City planning staff presented a package of housing code concepts on Dec. 9 aimed at helping Eugene meet new state housing needs projections and implement recent state legislation.
“Using the 2025 ONA projections, we know that Eugene will need to support the production of more than 26,000 new dwelling units in the next 20 years,” Heather O’Donnell, senior planner, told commissioners. She said that meeting the projection implies producing about 1,600 units per year for the next decade — roughly 70% more annual units than the previous decade — and targeting about 700 affordable units annually for lowest‑income households.
Staff proposed a suite of land use code updates for 2026 that respond to legislative changes and recurring adjustment requests. Core proposals include allowing residential treatment homes and facilities in more zones; treating recreational vehicles as dwellings in manufactured home parks or RV parks so they would not be required to relocate after a set time; clarifying manufactured home park allowances in the Elmira Special Area Zone; and permitting detached single‑room occupancy (SRO) units in separate buildings as part of coordinated micro‑village and SRO efforts.
O’Donnell recommended removing a university‑area limit of three bedrooms per dwelling and the associated deed‑restriction requirement because House Bill 2538 (2021) prohibits cities from establishing maximum occupancy rules based on familial relationships, making the deed restriction unenforceable in practice. “That standard actually hasn't been applied since House Bill 2,538 went into effect in 2021,” she said.

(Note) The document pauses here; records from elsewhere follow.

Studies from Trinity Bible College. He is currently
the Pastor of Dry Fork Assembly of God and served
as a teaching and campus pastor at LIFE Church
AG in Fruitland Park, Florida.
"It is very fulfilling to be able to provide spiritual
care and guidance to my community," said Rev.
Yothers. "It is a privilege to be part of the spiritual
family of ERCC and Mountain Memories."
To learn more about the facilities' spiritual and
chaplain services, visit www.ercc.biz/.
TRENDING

Other technical changes would reduce permit friction: clearer, objective bicycle parking options (including ground‑floor parking with bike‑friendly elevator access and stacked/vertical storage with mechanical assist), revised bicycle parking dimensions, and alignment of flag lot standards with non‑flag lots (5‑foot side and rear setbacks, eliminated driveway paving requirement for 1‑ and 2‑unit homes, and reduced minimum lot size to 4,500 sq ft for new flag lots).

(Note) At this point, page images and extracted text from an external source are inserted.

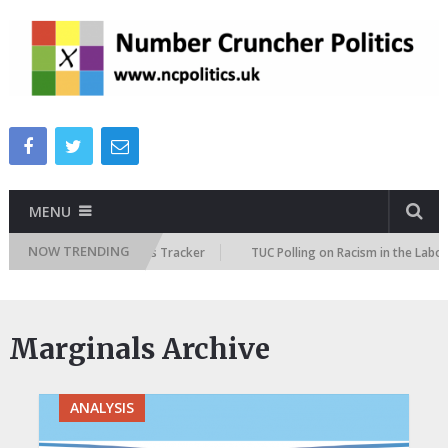
MENU
NOW TRENDING
re Immigration Attitudes Tracker
TUC Polling on Racism in the Labour M
Marginals Archive
ANALYSIS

Staff also discussed incorporating mandatory adjustments required by House Bill 1537 — for example, allowing an additional story under specific conditions for developments of 10 du/acre or more — directly into Eugene’s code to reduce confusion and make approvals more transparent. Senate Bill 974 streamlining requirements for certain residential land use applications (zone changes, planned unit developments, variances) were also flagged as needing code responses.
O’Donnell noted staff plan to move some density‑increasing items to the 2027 adoption package to use results of the land supply study and avoid amending density standards twice. She summarized next steps: City Council initiation occurred Nov. 24 and the Lane County Board initiated Dec. 2; the Lane County Planning Commission will review county adoption components Dec. 16 and staff will return to the commission with additional work sessions in Jan–Mar 2026.
Commissioners voiced general support and sought case studies of middle housing projects to better understand how new standards have performed in practice. No formal vote was taken at the Dec. 9 meeting.